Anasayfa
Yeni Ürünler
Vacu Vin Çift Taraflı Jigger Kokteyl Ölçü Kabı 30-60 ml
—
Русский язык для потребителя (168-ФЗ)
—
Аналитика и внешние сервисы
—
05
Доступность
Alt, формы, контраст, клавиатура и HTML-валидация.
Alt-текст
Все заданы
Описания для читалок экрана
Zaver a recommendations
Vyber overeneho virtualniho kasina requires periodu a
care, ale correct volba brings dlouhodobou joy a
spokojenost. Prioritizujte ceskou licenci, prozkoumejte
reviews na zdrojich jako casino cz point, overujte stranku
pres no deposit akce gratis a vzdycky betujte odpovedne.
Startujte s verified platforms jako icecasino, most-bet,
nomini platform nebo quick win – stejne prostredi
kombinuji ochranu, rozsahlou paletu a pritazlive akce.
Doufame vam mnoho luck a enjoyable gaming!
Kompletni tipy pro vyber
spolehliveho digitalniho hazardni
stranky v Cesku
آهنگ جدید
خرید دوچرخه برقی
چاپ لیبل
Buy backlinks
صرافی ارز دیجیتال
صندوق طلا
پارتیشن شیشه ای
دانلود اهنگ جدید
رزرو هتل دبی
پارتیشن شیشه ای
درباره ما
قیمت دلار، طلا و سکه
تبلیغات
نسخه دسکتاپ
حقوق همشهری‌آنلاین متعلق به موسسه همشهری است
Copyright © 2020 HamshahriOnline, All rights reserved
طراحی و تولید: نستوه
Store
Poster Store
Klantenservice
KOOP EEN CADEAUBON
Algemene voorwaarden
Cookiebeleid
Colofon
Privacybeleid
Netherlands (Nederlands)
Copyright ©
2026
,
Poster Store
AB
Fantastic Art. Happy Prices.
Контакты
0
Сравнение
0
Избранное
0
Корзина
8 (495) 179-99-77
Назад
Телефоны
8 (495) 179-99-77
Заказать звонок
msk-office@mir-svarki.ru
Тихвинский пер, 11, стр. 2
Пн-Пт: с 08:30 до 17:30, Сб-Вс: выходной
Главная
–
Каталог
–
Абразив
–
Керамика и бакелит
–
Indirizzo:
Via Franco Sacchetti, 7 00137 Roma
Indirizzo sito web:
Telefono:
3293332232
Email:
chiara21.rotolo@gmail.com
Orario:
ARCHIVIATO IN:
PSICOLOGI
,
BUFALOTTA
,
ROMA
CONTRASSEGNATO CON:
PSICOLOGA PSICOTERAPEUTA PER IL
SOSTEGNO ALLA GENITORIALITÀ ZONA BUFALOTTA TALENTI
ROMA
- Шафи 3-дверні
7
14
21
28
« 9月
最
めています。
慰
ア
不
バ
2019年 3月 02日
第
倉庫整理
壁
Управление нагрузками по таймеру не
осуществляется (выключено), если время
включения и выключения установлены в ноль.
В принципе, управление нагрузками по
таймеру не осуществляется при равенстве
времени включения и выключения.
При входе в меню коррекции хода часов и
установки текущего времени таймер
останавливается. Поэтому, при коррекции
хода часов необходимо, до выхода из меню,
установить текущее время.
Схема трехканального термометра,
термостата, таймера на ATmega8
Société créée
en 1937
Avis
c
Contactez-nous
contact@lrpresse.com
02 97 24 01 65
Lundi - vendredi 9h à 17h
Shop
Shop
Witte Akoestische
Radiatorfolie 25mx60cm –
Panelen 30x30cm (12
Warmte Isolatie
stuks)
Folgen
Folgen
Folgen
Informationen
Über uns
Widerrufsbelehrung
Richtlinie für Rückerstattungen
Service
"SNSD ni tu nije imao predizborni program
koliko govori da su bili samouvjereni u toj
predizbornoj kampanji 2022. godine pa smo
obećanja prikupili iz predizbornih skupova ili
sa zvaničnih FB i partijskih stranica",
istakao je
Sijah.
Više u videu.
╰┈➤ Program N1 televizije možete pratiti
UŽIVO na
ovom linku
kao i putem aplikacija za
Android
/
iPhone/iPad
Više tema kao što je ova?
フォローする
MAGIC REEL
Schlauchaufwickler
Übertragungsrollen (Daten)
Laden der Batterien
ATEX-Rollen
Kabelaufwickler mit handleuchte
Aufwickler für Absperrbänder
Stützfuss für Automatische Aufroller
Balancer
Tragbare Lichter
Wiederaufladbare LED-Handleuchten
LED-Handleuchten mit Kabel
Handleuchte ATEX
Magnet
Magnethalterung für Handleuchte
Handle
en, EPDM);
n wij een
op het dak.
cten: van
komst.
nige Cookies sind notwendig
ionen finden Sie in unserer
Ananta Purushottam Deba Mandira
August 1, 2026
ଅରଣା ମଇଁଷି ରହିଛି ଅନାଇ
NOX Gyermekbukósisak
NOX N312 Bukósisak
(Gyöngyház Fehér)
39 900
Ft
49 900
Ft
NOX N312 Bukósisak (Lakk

◇ ◇ ◇

> _Directions for this task_
Write the material out once more, exactly as it reads.

> _Solution for this problem_
Anasayfa
Yeni Ürünler
Vacu Vin Çift Taraflı Jigger Kokteyl Ölçü Kabı 30-60 ml
—
Русский язык для потребителя (168-ФЗ)
—
Аналитика и внешние сервисы
—
05
Доступность
Alt, формы, контраст, клавиатура и HTML-валидация.
Alt-текст
Все заданы
Описания для читалок экрана
Zaver a recommendations
Vyber overeneho virtualniho kasina requires periodu a
care, ale correct volba brings dlouhodobou joy a
spokojenost. Prioritizujte ceskou licenci, prozkoumejte
reviews na zdrojich jako casino cz point, overujte stranku
pres no deposit akce gratis a vzdycky betujte odpovedne.
Startujte s verified platforms jako icecasino, most-bet,
nomini platform nebo quick win – stejne prostredi
kombinuji ochranu, rozsahlou paletu a pritazlive akce.
Doufame vam mnoho luck a enjoyable gaming!
Kompletni tipy pro vyber
spolehliveho digitalniho hazardni
stranky v Cesku
آهنگ جدید
خرید دوچرخه برقی
چاپ لیبل
Buy backlinks
صرافی ارز دیجیتال
صندوق طلا
پارتیشن شیشه ای
دانلود اهنگ جدید
رزرو هتل دبی
پارتیشن شیشه ای
درباره ما
قیمت دلار، طلا و سکه
تبلیغات
نسخه دسکتاپ
حقوق همشهری‌آنلاین متعلق به موسسه همشهری است
Copyright © 2020 HamshahriOnline, All rights reserved
طراحی و تولید: نستوه
Store
Poster Store
Klantenservice
KOOP EEN CADEAUBON
Algemene voorwaarden
Cookiebeleid
Colofon
Privacybeleid
Netherlands (Nederlands)
Copyright ©
2026
,
Poster Store
AB
Fantastic Art. Happy Prices.
Контакты
0
Сравнение
0
Избранное
0
Корзина
8 (495) 179-99-77
Назад
Телефоны
8 (495) 179-99-77
Заказать звонок
msk-office@mir-svarki.ru
Тихвинский пер, 11, стр. 2
Пн-Пт: с 08:30 до 17:30, Сб-Вс: выходной
Главная
–
Каталог
–
Абразив
–
Керамика и бакелит
–
Indirizzo:
Via Franco Sacchetti, 7 00137 Roma
Indirizzo sito web:
Telefono:
3293332232
Email:
chiara21.rotolo@gmail.com
Orario:
ARCHIVIATO IN:
PSICOLOGI
,
BUFALOTTA
,
ROMA
CONTRASSEGNATO CON:
PSICOLOGA PSICOTERAPEUTA PER IL
SOSTEGNO ALLA GENITORIALITÀ ZONA BUFALOTTA TALENTI
ROMA
- Шафи 3-дверні
7
14
21
28
« 9月
最
めています。
慰
ア
不
バ
2019年 3月 02日
第
倉庫整理
壁
Управление нагрузками по таймеру не
осуществляется (выключено), если время
включения и выключения установлены в ноль.
В принципе, управление нагрузками по
таймеру не осуществляется при равенстве
времени включения и выключения.
При входе в меню коррекции хода часов и
установки текущего времени таймер
останавливается. Поэтому, при коррекции
хода часов необходимо, до выхода из меню,
установить текущее время.
Схема трехканального термометра,
термостата, таймера на ATmega8
Société créée
en 1937
Avis
c
Contactez-nous
contact@lrpresse.com
02 97 24 01 65
Lundi - vendredi 9h à 17h
Shop
Shop
Witte Akoestische
Radiatorfolie 25mx60cm –
Panelen 30x30cm (12
Warmte Isolatie
stuks)
Folgen
Folgen
Folgen
Informationen
Über uns
Widerrufsbelehrung
Richtlinie für Rückerstattungen
Service
"SNSD ni tu nije imao predizborni program
koliko govori da su bili samouvjereni u toj
predizbornoj kampanji 2022. godine pa smo
obećanja prikupili iz predizbornih skupova ili
sa zvaničnih FB i partijskih stranica",
istakao je
Sijah.
Više u videu.
╰┈➤ Program N1 televizije možete pratiti
UŽIVO na
ovom linku
kao i putem aplikacija za
Android
/
iPhone/iPad
Više tema kao što je ova?
フォローする
MAGIC REEL
Schlauchaufwickler
Übertragungsrollen (Daten)
Laden der Batterien
ATEX-Rollen
Kabelaufwickler mit handleuchte
Aufwickler für Absperrbänder
Stützfuss für Automatische Aufroller
Balancer
Tragbare Lichter
Wiederaufladbare LED-Handleuchten
LED-Handleuchten mit Kabel
Handleuchte ATEX
Magnet
Magnethalterung für Handleuchte
Handle
en, EPDM);
n wij een
op het dak.
cten: van
komst.
nige Cookies sind notwendig
ionen finden Sie in unserer
Ananta Purushottam Deba Mandira
August 1, 2026
ଅରଣା ମଇଁଷି ରହିଛି ଅନାଇ
NOX Gyermekbukósisak
NOX N312 Bukósisak
(Gyöngyház Fehér)
39 900
Ft
49 900
Ft
NOX N312 Bukósisak (Lakk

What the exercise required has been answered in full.